[Records from a collection]
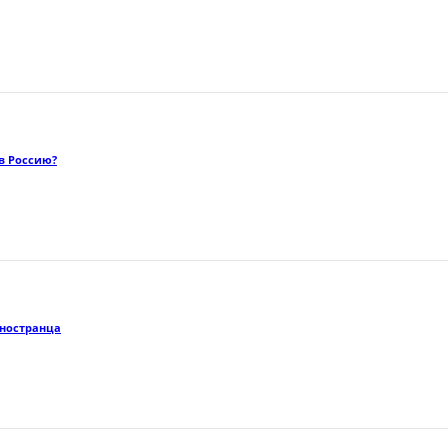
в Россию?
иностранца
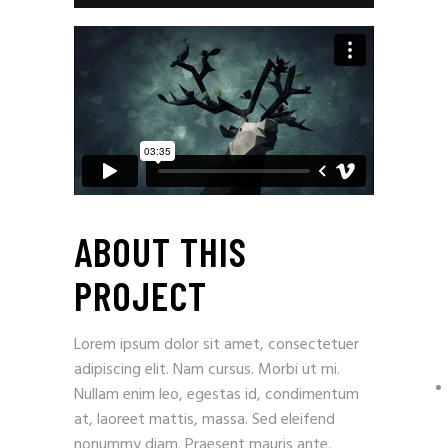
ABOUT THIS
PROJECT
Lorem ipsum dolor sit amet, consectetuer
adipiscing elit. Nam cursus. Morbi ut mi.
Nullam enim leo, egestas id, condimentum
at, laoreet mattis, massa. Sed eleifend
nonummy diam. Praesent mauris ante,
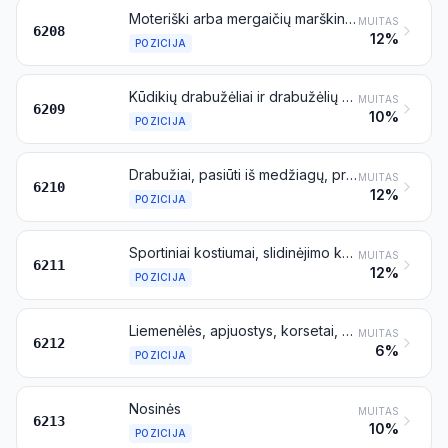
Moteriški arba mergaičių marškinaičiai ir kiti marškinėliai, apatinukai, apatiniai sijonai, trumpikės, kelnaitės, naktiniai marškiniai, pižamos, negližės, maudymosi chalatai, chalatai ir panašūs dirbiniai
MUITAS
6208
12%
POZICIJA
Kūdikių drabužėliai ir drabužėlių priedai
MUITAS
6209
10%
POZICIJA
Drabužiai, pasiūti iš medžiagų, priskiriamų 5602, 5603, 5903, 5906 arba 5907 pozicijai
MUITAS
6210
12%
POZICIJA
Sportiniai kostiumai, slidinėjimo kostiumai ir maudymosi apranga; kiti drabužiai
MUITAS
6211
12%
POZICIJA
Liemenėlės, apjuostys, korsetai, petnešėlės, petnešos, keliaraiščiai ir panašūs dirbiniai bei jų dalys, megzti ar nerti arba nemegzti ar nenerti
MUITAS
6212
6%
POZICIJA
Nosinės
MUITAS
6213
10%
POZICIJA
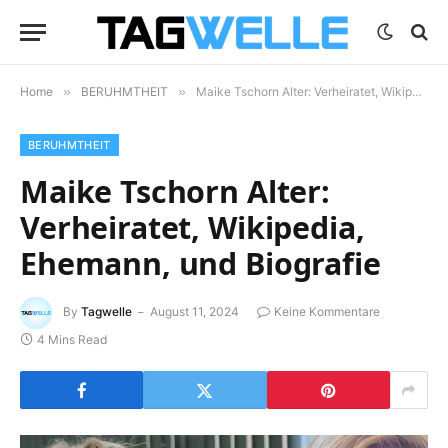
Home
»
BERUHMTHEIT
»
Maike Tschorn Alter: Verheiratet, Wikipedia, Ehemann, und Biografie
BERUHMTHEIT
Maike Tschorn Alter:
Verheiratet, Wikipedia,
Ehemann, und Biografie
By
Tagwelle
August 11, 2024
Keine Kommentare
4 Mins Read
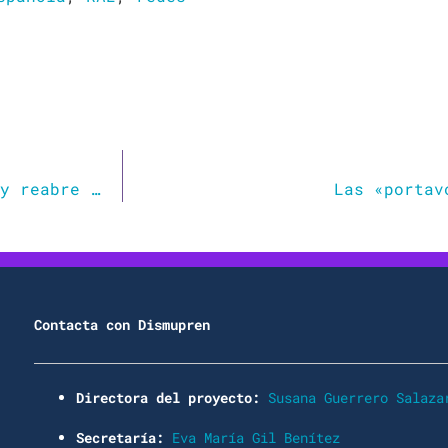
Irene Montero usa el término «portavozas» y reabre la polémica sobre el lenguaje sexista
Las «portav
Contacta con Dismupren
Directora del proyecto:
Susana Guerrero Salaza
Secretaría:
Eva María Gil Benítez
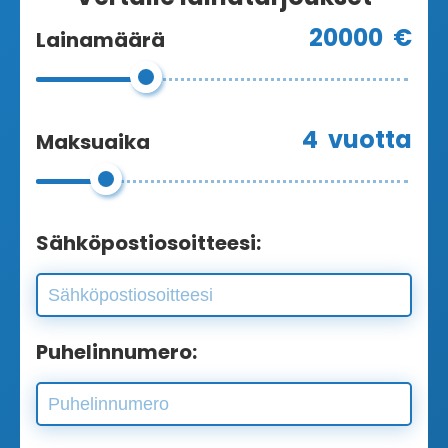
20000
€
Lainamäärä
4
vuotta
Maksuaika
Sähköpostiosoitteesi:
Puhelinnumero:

▶ **EXERCISE**
All of the records need repeating exactly, except for the pictures.

▶ **ANSWER TO THIS EXERCISE**
в Россию?
иностранца
ABOUT THIS
PROJECT
Lorem ipsum dolor sit amet, consectetuer
adipiscing elit. Nam cursus. Morbi ut mi.
Nullam enim leo, egestas id, condimentum
at, laoreet mattis, massa. Sed eleifend
nonummy diam. Praesent mauris ante,
Moteriški arba mergaičių marškinaičiai ir kiti marškinėliai, apatinukai, apatiniai sijonai, trumpikės, kelnaitės, naktiniai marškiniai, pižamos, negližės, maudymosi chalatai, chalatai ir panašūs dirbiniai
MUITAS
6208
12%
POZICIJA
Kūdikių drabužėliai ir drabužėlių priedai
MUITAS
6209
10%
POZICIJA
Drabužiai, pasiūti iš medžiagų, priskiriamų 5602, 5603, 5903, 5906 arba 5907 pozicijai
MUITAS
6210
12%
POZICIJA
Sportiniai kostiumai, slidinėjimo kostiumai ir maudymosi apranga; kiti drabužiai
MUITAS
6211
12%
POZICIJA
Liemenėlės, apjuostys, korsetai, petnešėlės, petnešos, keliaraiščiai ir panašūs dirbiniai bei jų dalys, megzti ar nerti arba nemegzti ar nenerti
MUITAS
6212
6%
POZICIJA
Nosinės
MUITAS
6213
10%
POZICIJA
Home
»
BERUHMTHEIT
»
Maike Tschorn Alter: Verheiratet, Wikipedia, Ehemann, und Biografie
BERUHMTHEIT
Maike Tschorn Alter:
Verheiratet, Wikipedia,
Ehemann, und Biografie
By
Tagwelle
August 11, 2024
Keine Kommentare
4 Mins Read
Irene Montero usa el término «portavozas» y reabre la polémica sobre el lenguaje sexista
Las «portav
Contacta con Dismupren
Directora del proyecto:
Susana Guerrero Salaza
Secretaría:
Eva María Gil Benítez
20000
€
Lainamäärä
4
vuotta
Maksuaika
Sähköpostiosoitteesi:
Puhelinnumero:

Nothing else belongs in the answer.